Dataset entries:
※
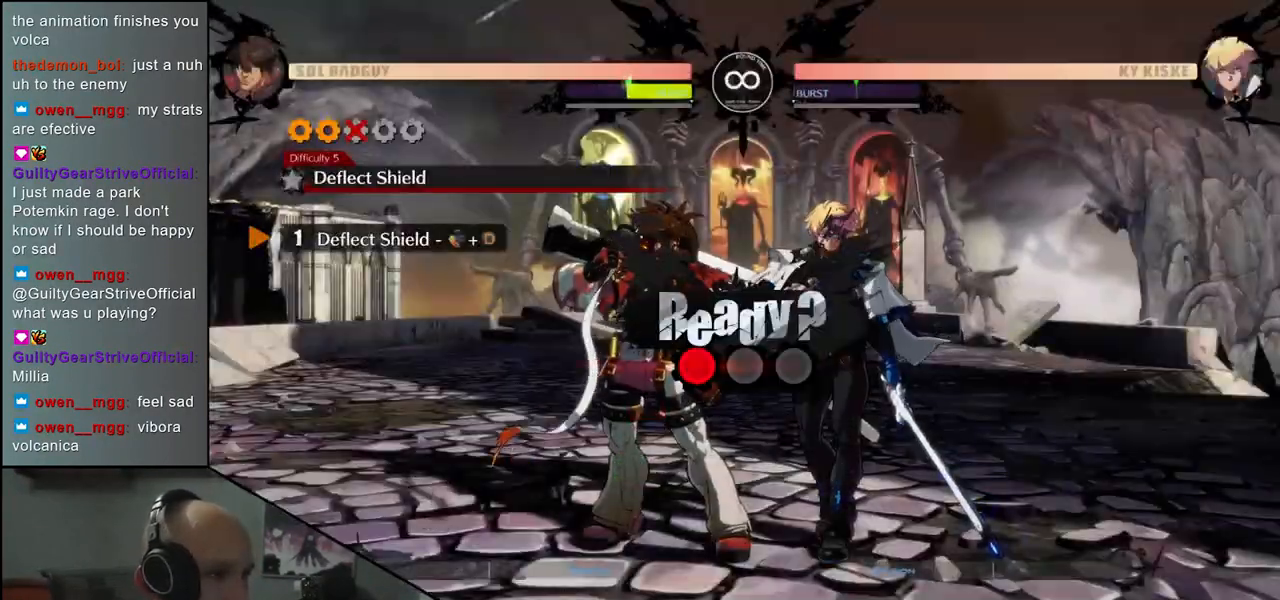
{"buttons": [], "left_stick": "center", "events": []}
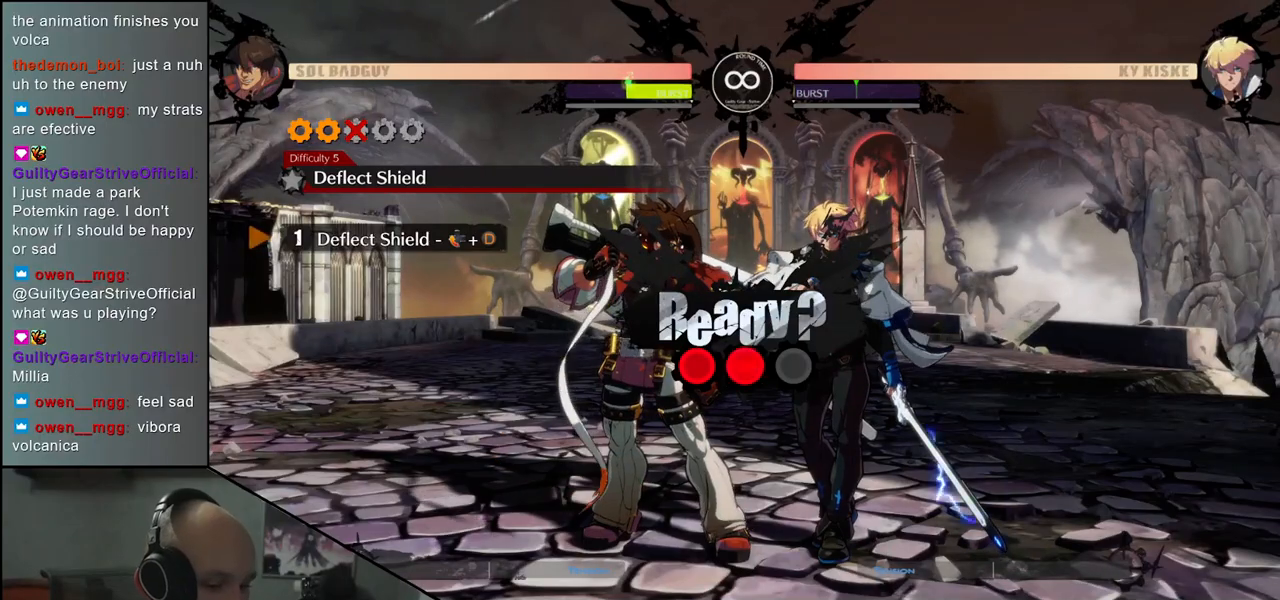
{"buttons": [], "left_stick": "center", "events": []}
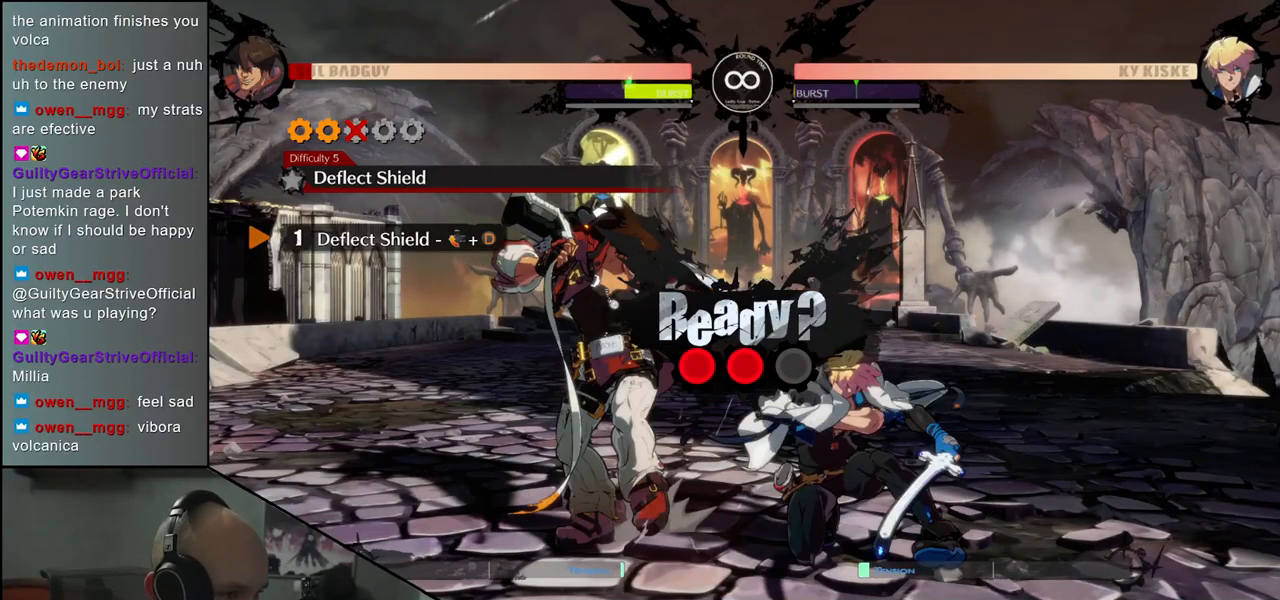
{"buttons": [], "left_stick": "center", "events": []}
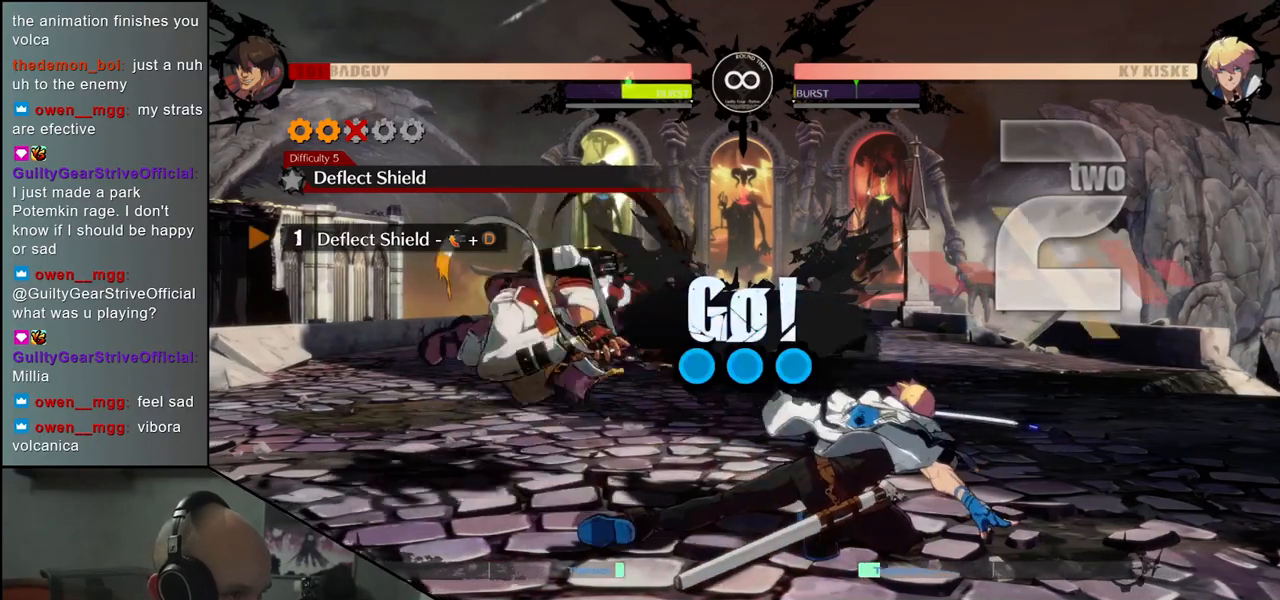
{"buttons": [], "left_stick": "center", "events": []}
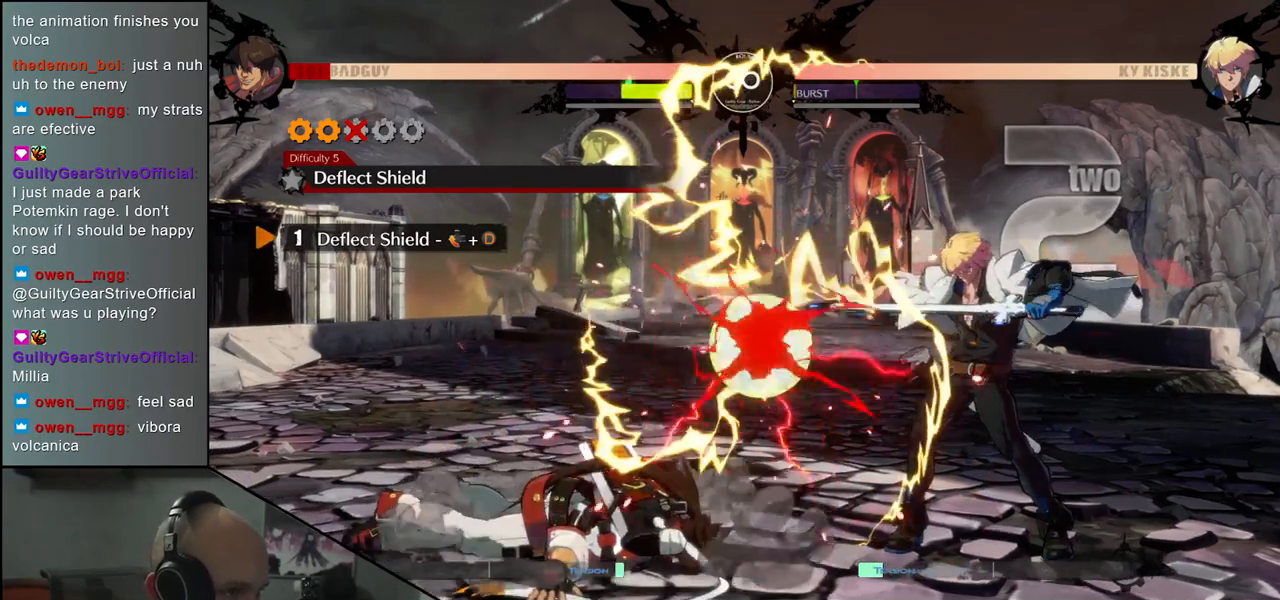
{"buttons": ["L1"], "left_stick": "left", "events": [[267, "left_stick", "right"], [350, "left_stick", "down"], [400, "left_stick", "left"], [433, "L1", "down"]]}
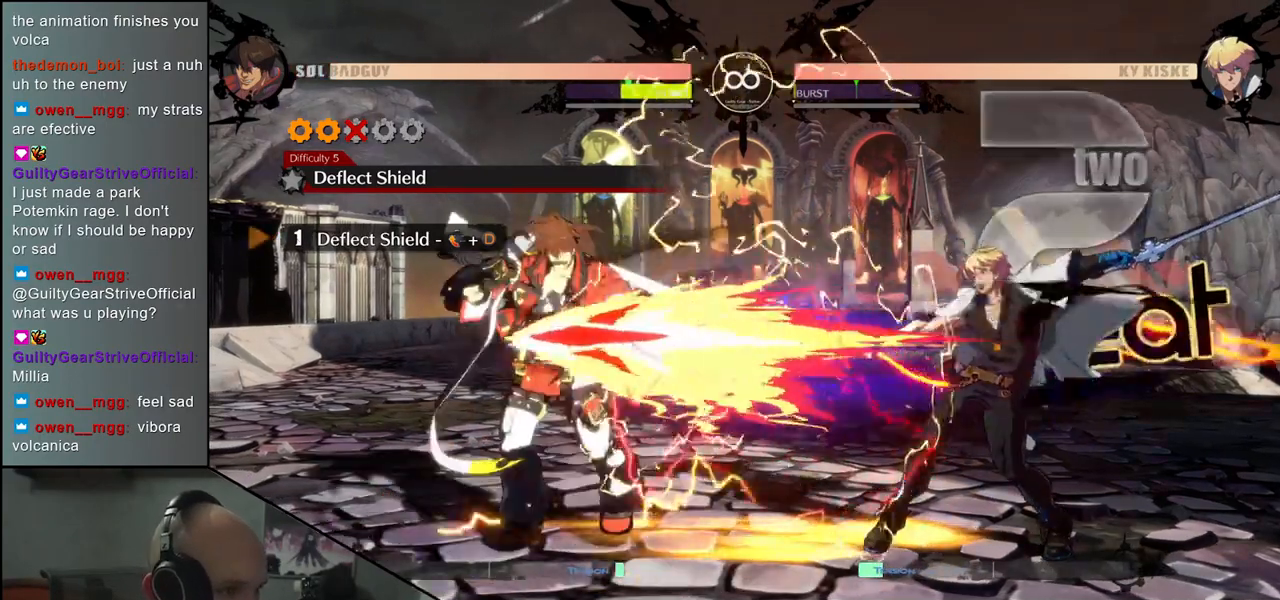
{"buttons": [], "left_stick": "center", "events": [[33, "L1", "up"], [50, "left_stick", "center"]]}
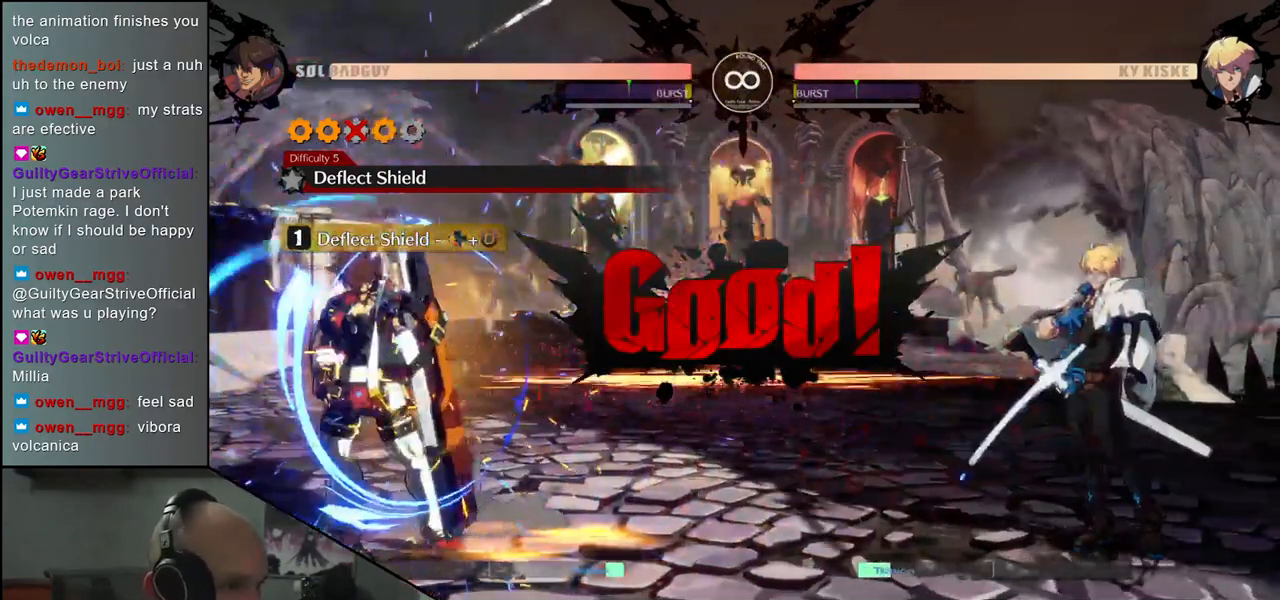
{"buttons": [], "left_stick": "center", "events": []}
※
*Exercise*. The data above should be restated exactly, with its images dropped.

*Response area*.
{"buttons": [], "left_stick": "center", "events": []}
{"buttons": [], "left_stick": "center", "events": []}
{"buttons": [], "left_stick": "center", "events": []}
{"buttons": [], "left_stick": "center", "events": []}
{"buttons": ["L1"], "left_stick": "left", "events": [[267, "left_stick", "right"], [350, "left_stick", "down"], [400, "left_stick", "left"], [433, "L1", "down"]]}
{"buttons": [], "left_stick": "center", "events": [[33, "L1", "up"], [50, "left_stick", "center"]]}
{"buttons": [], "left_stick": "center", "events": []}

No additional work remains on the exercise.